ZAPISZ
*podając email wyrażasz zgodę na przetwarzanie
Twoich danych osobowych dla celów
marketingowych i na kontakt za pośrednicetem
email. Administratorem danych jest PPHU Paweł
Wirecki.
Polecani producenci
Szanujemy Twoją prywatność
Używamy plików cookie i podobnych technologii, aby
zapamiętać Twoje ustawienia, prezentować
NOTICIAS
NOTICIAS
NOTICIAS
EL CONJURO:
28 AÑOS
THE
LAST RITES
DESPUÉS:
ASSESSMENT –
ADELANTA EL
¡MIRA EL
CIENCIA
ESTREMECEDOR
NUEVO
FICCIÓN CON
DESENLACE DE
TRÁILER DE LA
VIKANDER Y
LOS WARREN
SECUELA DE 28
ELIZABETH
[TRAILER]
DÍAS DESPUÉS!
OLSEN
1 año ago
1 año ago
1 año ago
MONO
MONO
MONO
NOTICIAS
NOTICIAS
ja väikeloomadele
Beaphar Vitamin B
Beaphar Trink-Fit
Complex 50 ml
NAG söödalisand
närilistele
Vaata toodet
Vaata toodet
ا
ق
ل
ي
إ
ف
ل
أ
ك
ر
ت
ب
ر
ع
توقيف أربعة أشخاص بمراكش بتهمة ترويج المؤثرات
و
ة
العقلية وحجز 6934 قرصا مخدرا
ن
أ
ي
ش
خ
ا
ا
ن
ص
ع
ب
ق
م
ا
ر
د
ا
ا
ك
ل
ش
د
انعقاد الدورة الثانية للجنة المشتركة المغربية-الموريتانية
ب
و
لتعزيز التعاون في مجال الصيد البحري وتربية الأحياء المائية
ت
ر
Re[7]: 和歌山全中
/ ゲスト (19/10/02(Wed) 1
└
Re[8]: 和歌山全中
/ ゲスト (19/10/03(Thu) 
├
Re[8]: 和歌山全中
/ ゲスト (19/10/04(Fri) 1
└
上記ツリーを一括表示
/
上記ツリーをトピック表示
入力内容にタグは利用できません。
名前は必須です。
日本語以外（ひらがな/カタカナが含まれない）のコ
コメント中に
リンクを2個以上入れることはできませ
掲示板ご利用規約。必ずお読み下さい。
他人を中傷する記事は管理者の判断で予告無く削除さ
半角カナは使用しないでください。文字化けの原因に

-=-=-=-=-

# Task
The records above should be given again in full, exactly as written.

# Answer section
ZAPISZ
*podając email wyrażasz zgodę na przetwarzanie
Twoich danych osobowych dla celów
marketingowych i na kontakt za pośrednicetem
email. Administratorem danych jest PPHU Paweł
Wirecki.
Polecani producenci
Szanujemy Twoją prywatność
Używamy plików cookie i podobnych technologii, aby
zapamiętać Twoje ustawienia, prezentować
NOTICIAS
NOTICIAS
NOTICIAS
EL CONJURO:
28 AÑOS
THE
LAST RITES
DESPUÉS:
ASSESSMENT –
ADELANTA EL
¡MIRA EL
CIENCIA
ESTREMECEDOR
NUEVO
FICCIÓN CON
DESENLACE DE
TRÁILER DE LA
VIKANDER Y
LOS WARREN
SECUELA DE 28
ELIZABETH
[TRAILER]
DÍAS DESPUÉS!
OLSEN
1 año ago
1 año ago
1 año ago
MONO
MONO
MONO
NOTICIAS
NOTICIAS
ja väikeloomadele
Beaphar Vitamin B
Beaphar Trink-Fit
Complex 50 ml
NAG söödalisand
närilistele
Vaata toodet
Vaata toodet
ا
ق
ل
ي
إ
ف
ل
أ
ك
ر
ت
ب
ر
ع
توقيف أربعة أشخاص بمراكش بتهمة ترويج المؤثرات
و
ة
العقلية وحجز 6934 قرصا مخدرا
ن
أ
ي
ش
خ
ا
ا
ن
ص
ع
ب
ق
م
ا
ر
د
ا
ا
ك
ل
ش
د
انعقاد الدورة الثانية للجنة المشتركة المغربية-الموريتانية
ب
و
لتعزيز التعاون في مجال الصيد البحري وتربية الأحياء المائية
ت
ر
Re[7]: 和歌山全中
/ ゲスト (19/10/02(Wed) 1
└
Re[8]: 和歌山全中
/ ゲスト (19/10/03(Thu) 
├
Re[8]: 和歌山全中
/ ゲスト (19/10/04(Fri) 1
└
上記ツリーを一括表示
/
上記ツリーをトピック表示
入力内容にタグは利用できません。
名前は必須です。
日本語以外（ひらがな/カタカナが含まれない）のコ
コメント中に
リンクを2個以上入れることはできませ
掲示板ご利用規約。必ずお読み下さい。
他人を中傷する記事は管理者の判断で予告無く削除さ
半角カナは使用しないでください。文字化けの原因に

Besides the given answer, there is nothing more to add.